• TASKS:
A) Please rewrite the transcript from "Thank you, Jason." to "take your questions.", replacing "dividend" with "distribution".
B) Does the transcript support each statement below? Answer yes or no for each, and quote the words that decide it.
(i) Production in Q4 is planned to be higher than in Q3.
(ii) The recently announced dividend increase was 25%.
(iii) Shift changes at Cerro Moro happen every seven days.
C) According to the transcript, why were many Cerro Moro employees moved into the province? Answer in one to three sentences.
SOURCE PASSAGE Start Marker
Thank you, Jason. In closing, I’ll leave you with a few takeaways. We are now well into our historically strongest quarter and executing exceptionally well in what we believe is the early stages of a secular full cycle for gold. Production in Q4 is planned to be higher than Q3, meaning our all-in sustaining costs and cash costs will be significantly lower as well. Our cash flow and cash balances are rising, hitting multi-year highs in the latest quarter, significantly improving our financial flexibility. As a result, we are well-positioned to invest in growth while continuing to increase shareholder returns as evidenced by the recently announced 50% increase to our dividend. And with that, we’ll be happy to take your questions.

Operator

The first question is from Fahad Tariq of Credit Suisse. Please go ahead. Your line is now open.

Speaker 4

Hi, good morning. Thanks for taking my questions. First on Cerro Moro, I think it was a positive update that you’re back to, call it, run rate throughput at the end of September. One of your gold competitors also in the same country is having far more difficulty and running well below capacity. Can you talk a little bit about what you’re doing differently at Cerro Moro to maybe mitigate some of the COVID-related impact? And the second part of the question, what’s kind of the run rate company-wide for COVID costs going forward? Thanks.

Well, good morning, Fahad, and good question. So, for Cerro Moro, as you all know, we had quite a long ramp-up because of transport restrictions, but we were able through the quarter to mitigate that. One of the things we have done is improve the runway, the airplane landing at Puerto Deseado. So, our employees coming from outside the province are now flown to Puerto Deseado, making it easier to have them at the site. All our employees are tested before they go to shift change. So, each 14 days, we have a shift change at the Cerro Moro. Over time, we have improved the way we’re doing this. So, everybody needs to have a negative test before going into the mine site. We’re having a lot fewer people at the mine site to be honest, and most of our staff in administration are working from home. We’ve established measures to ensure they can work from home. Only people that need to go to site are going to site. We have increased our number of employees coming from Santa Cruz. Before, around 30% of employees were coming from outside. We moved many of them into the province to avoid transport issues. We have also hired more people locally. So, this is why, as I mentioned before, by the end of September, we will be fully back into production at Cerro Moro. I don’t know for Cerro Negro; it’s the same province, but it's further north. There may have been more difficulty for people. But in our case, the run rate is like I mentioned, between 1,000 and 1,150 tons per day. So, we’re fully back to production.

Yes. And on the cost side, I guess I had mentioned that we’ll see – we thought that the decrease in those COVID costs between Q2 to Q3 would carry on into Q4. Really, Cerro Moro will be the operation that will have some of those lingering costs. It’s from transportation, and as Daniel said, we’ll continue to spend that money. We think it makes sense to improve the certainty of getting people in and out. We’ve physically moved people into the province instead of transporting them back and forth, resulting in some additional costs. So, I think it’s probably a couple of million dollars for the time being. I would say it’s providing support at Cerro Moro for those costs, ensuring our ability to hit those full throughput rates that we’re achieving right now.
SOURCE PASSAGE End Marker
RECORDED DATA Start Marker
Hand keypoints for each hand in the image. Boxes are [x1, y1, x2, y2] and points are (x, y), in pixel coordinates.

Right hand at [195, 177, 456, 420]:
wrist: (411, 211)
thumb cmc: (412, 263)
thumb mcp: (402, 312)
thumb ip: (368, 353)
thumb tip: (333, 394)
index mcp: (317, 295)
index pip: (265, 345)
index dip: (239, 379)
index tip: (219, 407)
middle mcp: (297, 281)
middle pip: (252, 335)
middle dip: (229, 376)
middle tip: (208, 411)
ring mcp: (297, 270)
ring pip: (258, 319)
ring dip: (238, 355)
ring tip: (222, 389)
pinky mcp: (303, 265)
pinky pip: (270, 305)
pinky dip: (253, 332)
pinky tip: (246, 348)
RECORDED DATA End Marker
RECORDED DATA Start Marker
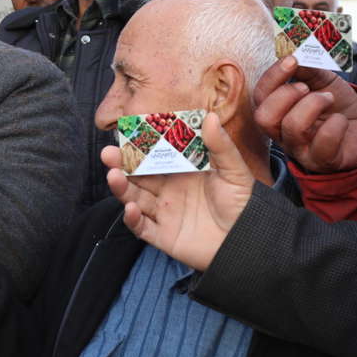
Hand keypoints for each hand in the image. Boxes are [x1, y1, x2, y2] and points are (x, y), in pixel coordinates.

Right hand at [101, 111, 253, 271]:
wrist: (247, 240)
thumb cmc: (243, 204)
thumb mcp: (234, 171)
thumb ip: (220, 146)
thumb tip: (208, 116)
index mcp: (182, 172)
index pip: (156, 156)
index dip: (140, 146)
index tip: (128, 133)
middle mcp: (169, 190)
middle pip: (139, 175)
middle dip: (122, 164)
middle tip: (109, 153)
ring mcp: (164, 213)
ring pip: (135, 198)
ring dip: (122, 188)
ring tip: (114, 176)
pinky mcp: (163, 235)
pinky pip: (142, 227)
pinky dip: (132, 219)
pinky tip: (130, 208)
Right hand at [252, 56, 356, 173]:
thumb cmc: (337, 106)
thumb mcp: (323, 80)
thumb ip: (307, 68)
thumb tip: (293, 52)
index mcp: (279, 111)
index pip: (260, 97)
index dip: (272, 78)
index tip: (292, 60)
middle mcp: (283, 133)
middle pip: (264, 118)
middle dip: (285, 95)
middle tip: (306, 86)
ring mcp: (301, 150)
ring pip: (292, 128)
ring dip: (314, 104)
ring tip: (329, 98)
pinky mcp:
RECORDED DATA End Marker
RECORDED DATA Start Marker
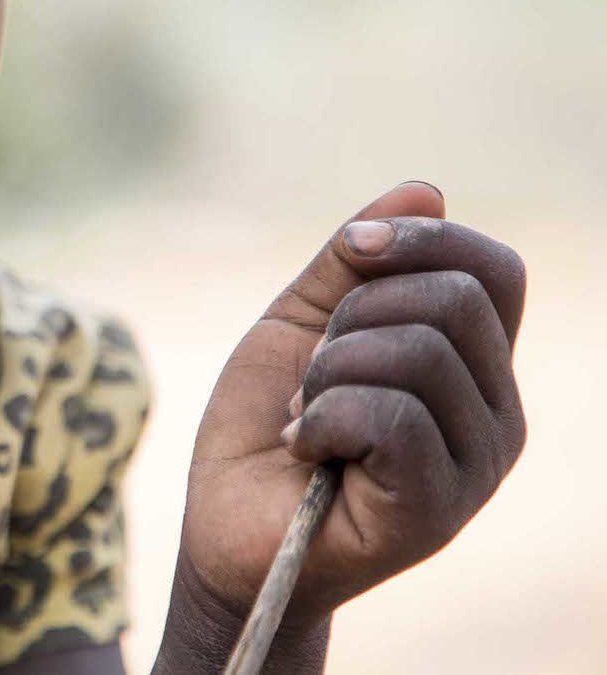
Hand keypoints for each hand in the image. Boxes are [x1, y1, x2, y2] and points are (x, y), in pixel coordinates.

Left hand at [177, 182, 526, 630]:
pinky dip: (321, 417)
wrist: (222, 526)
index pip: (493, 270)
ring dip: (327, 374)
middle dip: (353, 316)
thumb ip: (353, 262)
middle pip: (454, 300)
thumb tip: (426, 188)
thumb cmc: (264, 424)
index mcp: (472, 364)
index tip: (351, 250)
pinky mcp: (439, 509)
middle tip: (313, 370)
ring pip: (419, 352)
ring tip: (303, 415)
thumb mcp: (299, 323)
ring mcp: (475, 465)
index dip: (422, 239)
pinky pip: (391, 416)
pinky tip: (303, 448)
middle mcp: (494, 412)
RECORDED DATA End Marker
• EXERCISE ANSWERS:
A)
Thank you, Jason. In closing, I’ll leave you with a few takeaways. We are now well into our historically strongest quarter and executing exceptionally well in what we believe is the early stages of a secular full cycle for gold. Production in Q4 is planned to be higher than Q3, meaning our all-in sustaining costs and cash costs will be significantly lower as well. Our cash flow and cash balances are rising, hitting multi-year highs in the latest quarter, significantly improving our financial flexibility. As a result, we are well-positioned to invest in growth while continuing to increase shareholder returns as evidenced by the recently announced 50% increase to our distribution. And with that, we’ll be happy to take your questions.

B)
(i) Yes: "Production in Q4 is planned to be higher than Q3"
(ii) No: "the recently announced 50% increase to our dividend"
(iii) No: "each 14 days, we have a shift change at the Cerro Moro"

C) Many Cerro Moro employees were moved into the province to avoid transport issues. Before the move, around 30% of employees were coming from outside the province.